Extracted records START

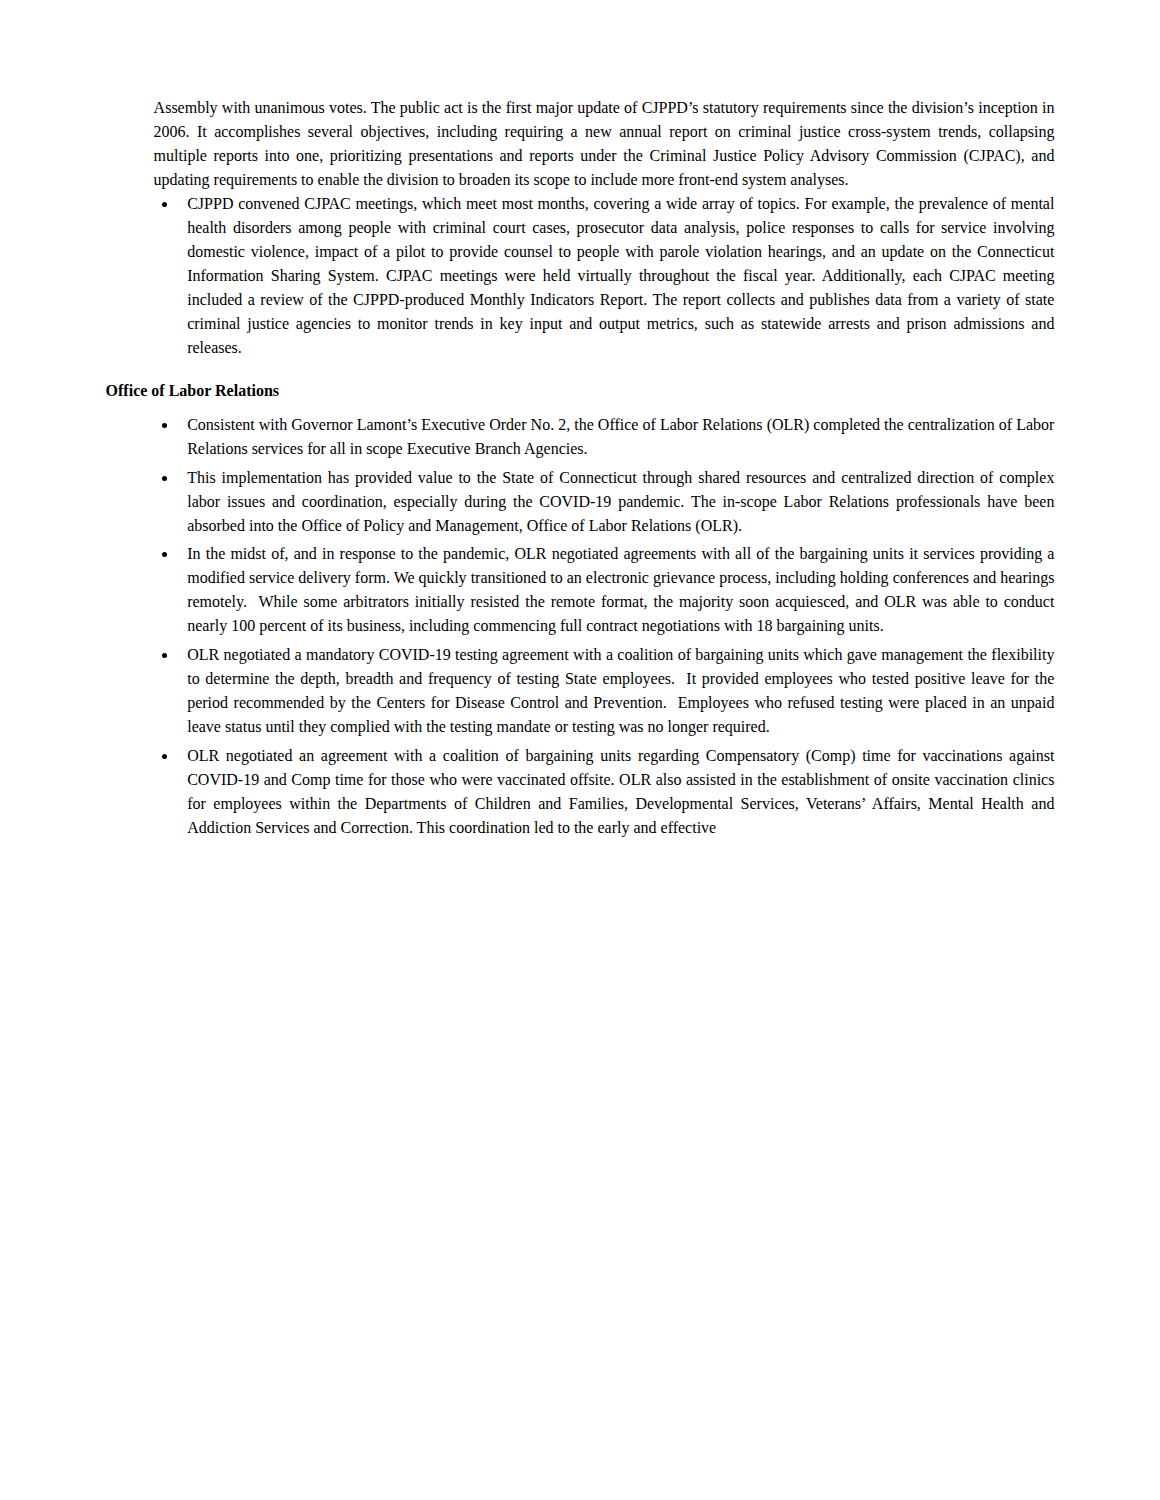Assembly with unanimous votes. The public act is the first major update of CJPPD’s statutory requirements since the division’s inception in 2006. It accomplishes several objectives, including requiring a new annual report on criminal justice cross-system trends, collapsing multiple reports into one, prioritizing presentations and reports under the Criminal Justice Policy Advisory Commission (CJPAC), and updating requirements to enable the division to broaden its scope to include more front-end system analyses.
CJPPD convened CJPAC meetings, which meet most months, covering a wide array of topics. For example, the prevalence of mental health disorders among people with criminal court cases, prosecutor data analysis, police responses to calls for service involving domestic violence, impact of a pilot to provide counsel to people with parole violation hearings, and an update on the Connecticut Information Sharing System. CJPAC meetings were held virtually throughout the fiscal year. Additionally, each CJPAC meeting included a review of the CJPPD-produced Monthly Indicators Report. The report collects and publishes data from a variety of state criminal justice agencies to monitor trends in key input and output metrics, such as statewide arrests and prison admissions and releases.
Office of Labor Relations
Consistent with Governor Lamont’s Executive Order No. 2, the Office of Labor Relations (OLR) completed the centralization of Labor Relations services for all in scope Executive Branch Agencies.
This implementation has provided value to the State of Connecticut through shared resources and centralized direction of complex labor issues and coordination, especially during the COVID-19 pandemic. The in-scope Labor Relations professionals have been absorbed into the Office of Policy and Management, Office of Labor Relations (OLR).
In the midst of, and in response to the pandemic, OLR negotiated agreements with all of the bargaining units it services providing a modified service delivery form. We quickly transitioned to an electronic grievance process, including holding conferences and hearings remotely. While some arbitrators initially resisted the remote format, the majority soon acquiesced, and OLR was able to conduct nearly 100 percent of its business, including commencing full contract negotiations with 18 bargaining units.
OLR negotiated a mandatory COVID-19 testing agreement with a coalition of bargaining units which gave management the flexibility to determine the depth, breadth and frequency of testing State employees. It provided employees who tested positive leave for the period recommended by the Centers for Disease Control and Prevention. Employees who refused testing were placed in an unpaid leave status until they complied with the testing mandate or testing was no longer required.
OLR negotiated an agreement with a coalition of bargaining units regarding Compensatory (Comp) time for vaccinations against COVID-19 and Comp time for those who were vaccinated offsite. OLR also assisted in the establishment of onsite vaccination clinics for employees within the Departments of Children and Families, Developmental Services, Veterans’ Affairs, Mental Health and Addiction Services and Correction. This coordination led to the early and effective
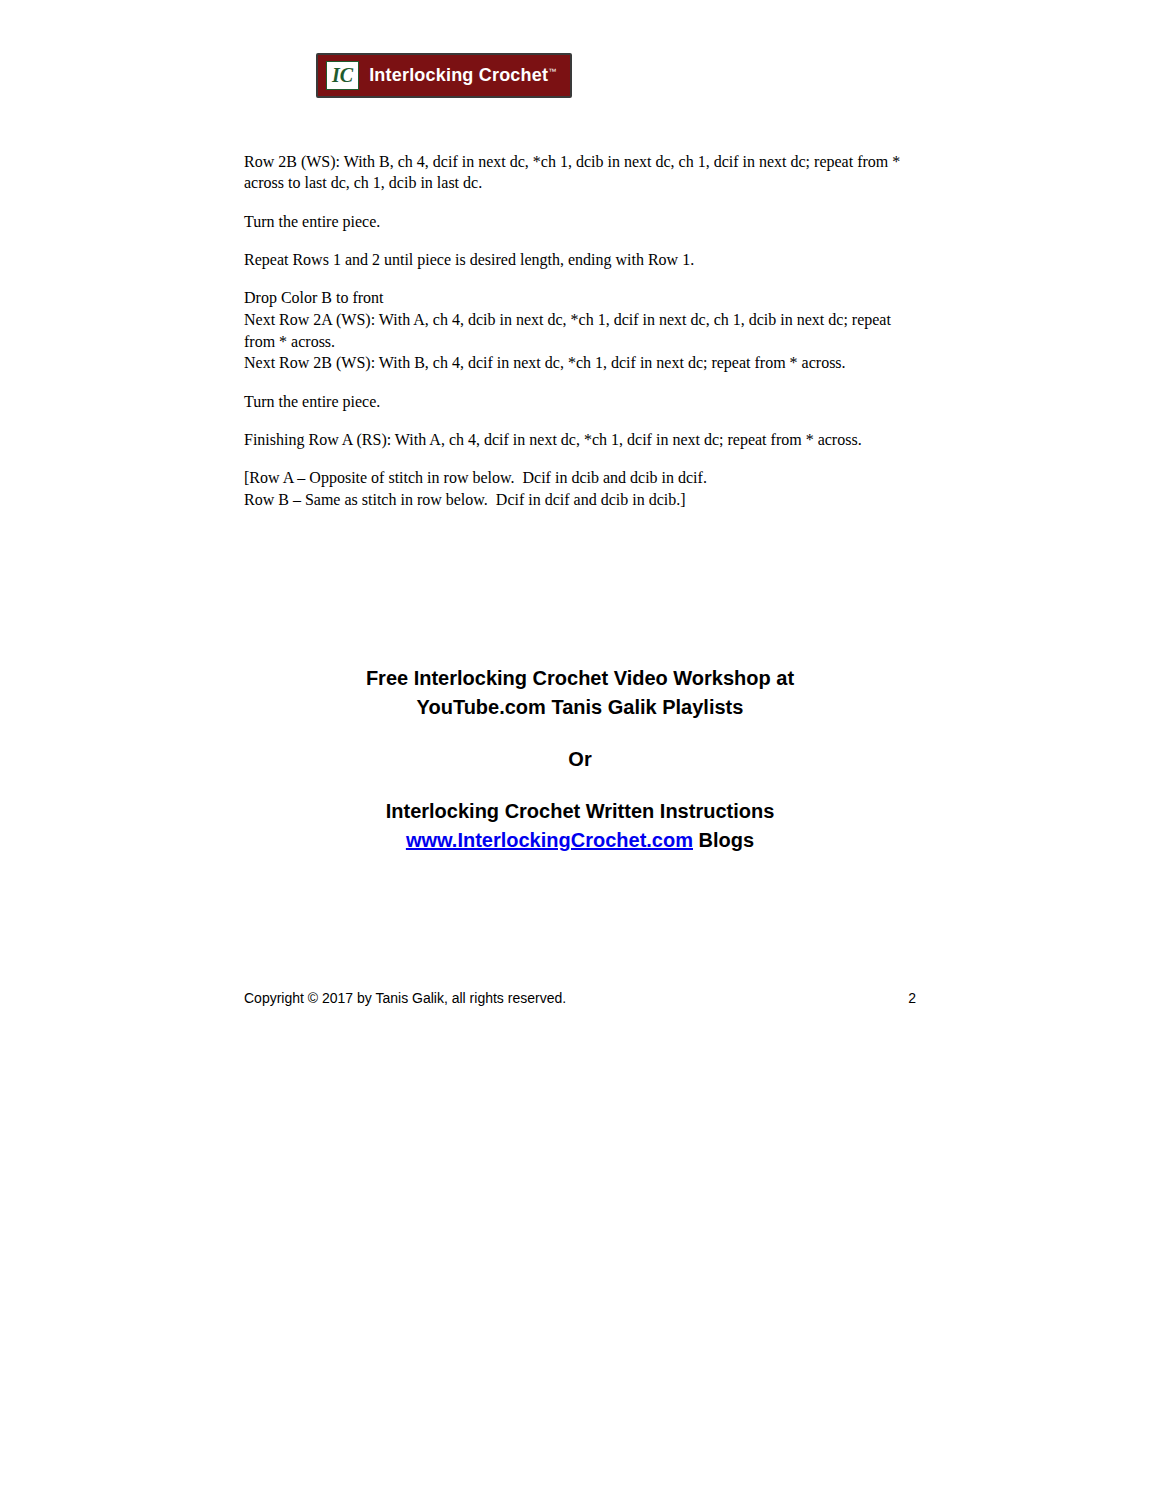IC Interlocking Crochet™
Row 2B (WS): With B, ch 4, dcif in next dc, *ch 1, dcib in next dc, ch 1, dcif in next dc; repeat from * across to last dc, ch 1, dcib in last dc.
Turn the entire piece.
Repeat Rows 1 and 2 until piece is desired length, ending with Row 1.
Drop Color B to front
Next Row 2A (WS): With A, ch 4, dcib in next dc, *ch 1, dcif in next dc, ch 1, dcib in next dc; repeat from * across.
Next Row 2B (WS): With B, ch 4, dcif in next dc, *ch 1, dcif in next dc; repeat from * across.
Turn the entire piece.
Finishing Row A (RS): With A, ch 4, dcif in next dc, *ch 1, dcif in next dc; repeat from * across.
[Row A – Opposite of stitch in row below. Dcif in dcib and dcib in dcif.
Row B – Same as stitch in row below. Dcif in dcif and dcib in dcib.]
Free Interlocking Crochet Video Workshop at
YouTube.com Tanis Galik Playlists
Or
Interlocking Crochet Written Instructions
www.InterlockingCrochet.com Blogs
Copyright © 2017 by Tanis Galik, all rights reserved. 2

Extracted records END

**Task prompt**
Your copy must match the records above word for word and contain no pictures.

**Result of this exercise**
Assembly with unanimous votes. The public act is the first major update of CJPPD’s statutory requirements since the division’s inception in 2006. It accomplishes several objectives, including requiring a new annual report on criminal justice cross-system trends, collapsing multiple reports into one, prioritizing presentations and reports under the Criminal Justice Policy Advisory Commission (CJPAC), and updating requirements to enable the division to broaden its scope to include more front-end system analyses.
CJPPD convened CJPAC meetings, which meet most months, covering a wide array of topics. For example, the prevalence of mental health disorders among people with criminal court cases, prosecutor data analysis, police responses to calls for service involving domestic violence, impact of a pilot to provide counsel to people with parole violation hearings, and an update on the Connecticut Information Sharing System. CJPAC meetings were held virtually throughout the fiscal year. Additionally, each CJPAC meeting included a review of the CJPPD-produced Monthly Indicators Report. The report collects and publishes data from a variety of state criminal justice agencies to monitor trends in key input and output metrics, such as statewide arrests and prison admissions and releases.
Office of Labor Relations
Consistent with Governor Lamont’s Executive Order No. 2, the Office of Labor Relations (OLR) completed the centralization of Labor Relations services for all in scope Executive Branch Agencies.
This implementation has provided value to the State of Connecticut through shared resources and centralized direction of complex labor issues and coordination, especially during the COVID-19 pandemic. The in-scope Labor Relations professionals have been absorbed into the Office of Policy and Management, Office of Labor Relations (OLR).
In the midst of, and in response to the pandemic, OLR negotiated agreements with all of the bargaining units it services providing a modified service delivery form. We quickly transitioned to an electronic grievance process, including holding conferences and hearings remotely. While some arbitrators initially resisted the remote format, the majority soon acquiesced, and OLR was able to conduct nearly 100 percent of its business, including commencing full contract negotiations with 18 bargaining units.
OLR negotiated a mandatory COVID-19 testing agreement with a coalition of bargaining units which gave management the flexibility to determine the depth, breadth and frequency of testing State employees. It provided employees who tested positive leave for the period recommended by the Centers for Disease Control and Prevention. Employees who refused testing were placed in an unpaid leave status until they complied with the testing mandate or testing was no longer required.
OLR negotiated an agreement with a coalition of bargaining units regarding Compensatory (Comp) time for vaccinations against COVID-19 and Comp time for those who were vaccinated offsite. OLR also assisted in the establishment of onsite vaccination clinics for employees within the Departments of Children and Families, Developmental Services, Veterans’ Affairs, Mental Health and Addiction Services and Correction. This coordination led to the early and effective
IC Interlocking Crochet™
Row 2B (WS): With B, ch 4, dcif in next dc, *ch 1, dcib in next dc, ch 1, dcif in next dc; repeat from * across to last dc, ch 1, dcib in last dc.
Turn the entire piece.
Repeat Rows 1 and 2 until piece is desired length, ending with Row 1.
Drop Color B to front
Next Row 2A (WS): With A, ch 4, dcib in next dc, *ch 1, dcif in next dc, ch 1, dcib in next dc; repeat from * across.
Next Row 2B (WS): With B, ch 4, dcif in next dc, *ch 1, dcif in next dc; repeat from * across.
Turn the entire piece.
Finishing Row A (RS): With A, ch 4, dcif in next dc, *ch 1, dcif in next dc; repeat from * across.
[Row A – Opposite of stitch in row below. Dcif in dcib and dcib in dcif.
Row B – Same as stitch in row below. Dcif in dcif and dcib in dcib.]
Free Interlocking Crochet Video Workshop at
YouTube.com Tanis Galik Playlists
Or
Interlocking Crochet Written Instructions
www.InterlockingCrochet.com Blogs
Copyright © 2017 by Tanis Galik, all rights reserved. 2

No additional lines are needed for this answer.